Sen. Rand Paul (R-Ky.), who often goes against mainstream GOP views and has expressed resentment for the biomedical establishment, claimed Bancel downplayed vaccine injuries to gain traction. money. (Paul greatly exaggerated these risks.)
Ranking member Bill Cassidy (R-La.), who has pledged to work with Sanders, responded to the president’s opening remarks with a hedge and a warning. “I’m not defending wages or profits,” Cassidy said, but he added that he hoped the purpose of the hearing was not to “demonize capitalism.”
Only Sen. Mitt Romney (R-Utah), a former private equity executive, came warmly to Bancel’s defense. “If I’m an investor, I have to expect that if a product that I support works, I’ll make a lot of money,” he said. “I’ve heard people say, ‘It’s corporate greed.’ Yeah, that’s how it works.
Sanders’ idealized vision of the pharmaceutical industry is, in any case, moot.
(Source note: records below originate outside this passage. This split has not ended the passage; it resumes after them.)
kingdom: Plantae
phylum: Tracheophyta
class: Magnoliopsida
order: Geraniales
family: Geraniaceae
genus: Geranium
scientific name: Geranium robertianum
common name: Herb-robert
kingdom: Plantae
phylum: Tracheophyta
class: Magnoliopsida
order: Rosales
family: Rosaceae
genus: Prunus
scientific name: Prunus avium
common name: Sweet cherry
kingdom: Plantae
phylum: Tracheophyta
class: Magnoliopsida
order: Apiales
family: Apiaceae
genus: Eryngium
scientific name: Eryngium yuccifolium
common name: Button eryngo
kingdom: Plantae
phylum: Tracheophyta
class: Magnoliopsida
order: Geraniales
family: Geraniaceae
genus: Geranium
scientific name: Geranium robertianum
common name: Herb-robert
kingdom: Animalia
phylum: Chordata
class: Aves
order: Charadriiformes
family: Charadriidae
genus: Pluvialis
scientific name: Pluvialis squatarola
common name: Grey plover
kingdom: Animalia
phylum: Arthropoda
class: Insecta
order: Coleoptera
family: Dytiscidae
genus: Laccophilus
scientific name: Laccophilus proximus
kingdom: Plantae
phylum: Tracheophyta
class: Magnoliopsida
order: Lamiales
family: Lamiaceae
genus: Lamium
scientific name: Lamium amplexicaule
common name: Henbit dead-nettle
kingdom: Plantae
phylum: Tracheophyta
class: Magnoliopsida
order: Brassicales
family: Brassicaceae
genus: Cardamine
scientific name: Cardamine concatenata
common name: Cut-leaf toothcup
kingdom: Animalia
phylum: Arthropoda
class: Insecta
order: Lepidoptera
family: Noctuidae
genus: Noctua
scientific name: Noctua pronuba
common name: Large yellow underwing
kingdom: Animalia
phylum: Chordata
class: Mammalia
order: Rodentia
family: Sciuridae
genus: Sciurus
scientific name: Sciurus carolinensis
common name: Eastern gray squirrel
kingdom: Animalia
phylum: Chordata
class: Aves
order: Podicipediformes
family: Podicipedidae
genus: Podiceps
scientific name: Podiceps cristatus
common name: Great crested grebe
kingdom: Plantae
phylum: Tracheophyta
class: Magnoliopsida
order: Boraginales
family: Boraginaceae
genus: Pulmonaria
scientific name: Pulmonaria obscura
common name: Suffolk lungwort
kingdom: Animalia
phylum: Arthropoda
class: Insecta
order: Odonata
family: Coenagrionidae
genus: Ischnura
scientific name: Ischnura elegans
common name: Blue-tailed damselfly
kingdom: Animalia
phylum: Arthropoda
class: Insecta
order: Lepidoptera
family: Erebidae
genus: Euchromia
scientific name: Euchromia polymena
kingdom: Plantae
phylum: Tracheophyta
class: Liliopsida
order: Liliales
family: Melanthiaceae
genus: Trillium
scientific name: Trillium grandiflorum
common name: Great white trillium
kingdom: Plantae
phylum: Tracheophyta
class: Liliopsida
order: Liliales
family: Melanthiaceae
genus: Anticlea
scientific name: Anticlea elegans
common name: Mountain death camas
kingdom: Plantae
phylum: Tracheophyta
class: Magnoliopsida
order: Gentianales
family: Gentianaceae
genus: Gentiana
Even the Biden administration, which successfully convinced insulin makers to drastically cut prices in March, unveiled this week it would not use the entry fees to lower the price of an anti-cancer drug, Xtandi, developed under government-licensed patents.
Admission fees were established in the Bayh-Dole Act of 1980, which allowed companies to license federally funded research and use it to develop drugs. But federal courts and agencies have consistently said the government can seize a product only if the licensee has not made it available, not because the price is too high. However, the administration has announce a notice whether the price could factor into future march-in decisions.
Sanders said before the hearing that he was “extremely disappointed” with Xtandi’s decision. But he was ultimately realistic enough to aim his bullying pulpit at a lower target. Late in Wednesday’s hearing, Sanders pushed for minimal Moderna freebies. “Will you reconsider your decision to quadruple the price of your vaccine to the US government and its agents? he asked politely.
Bancel dodged, saying pricing was more complex now that Moderna faced an uncertain market, had to fill separate syringes with its vaccine, and had to sell and distribute the vaccine to thousands of pharmacies, where the government used to do all that work. . Later, he left open the possibility that the negotiations could lower the price paid by certain government agencies or private insurers.
For all the theatrics of these hearings and the mix of opinions among senators, the interrogations of figures like Bancel may help inspire change in the way the National Institutes of Health “do business by giving their science to the private sector.” , said Tahir Amin. , co-executive director of I-MAK, a non-profit organization that campaigns for equitable access to medicines.
“You have to pursue it in order to at least get that public commentary,” Amin said. Eventually, he said, this kind of hearing could lead to a recognition that “Hey, we have to do this.”
Despite the HELP committee’s lack of direct jurisdiction over drug prices, said John McDonough, a Harvard professor who served as a senior health reform adviser on the HELP committee from 2008 to 2010, Sanders “uses his position of authority and influence to draw attention to this in a way that has been helpful.
KHN correspondent Rachana Pradhan contributed to this report.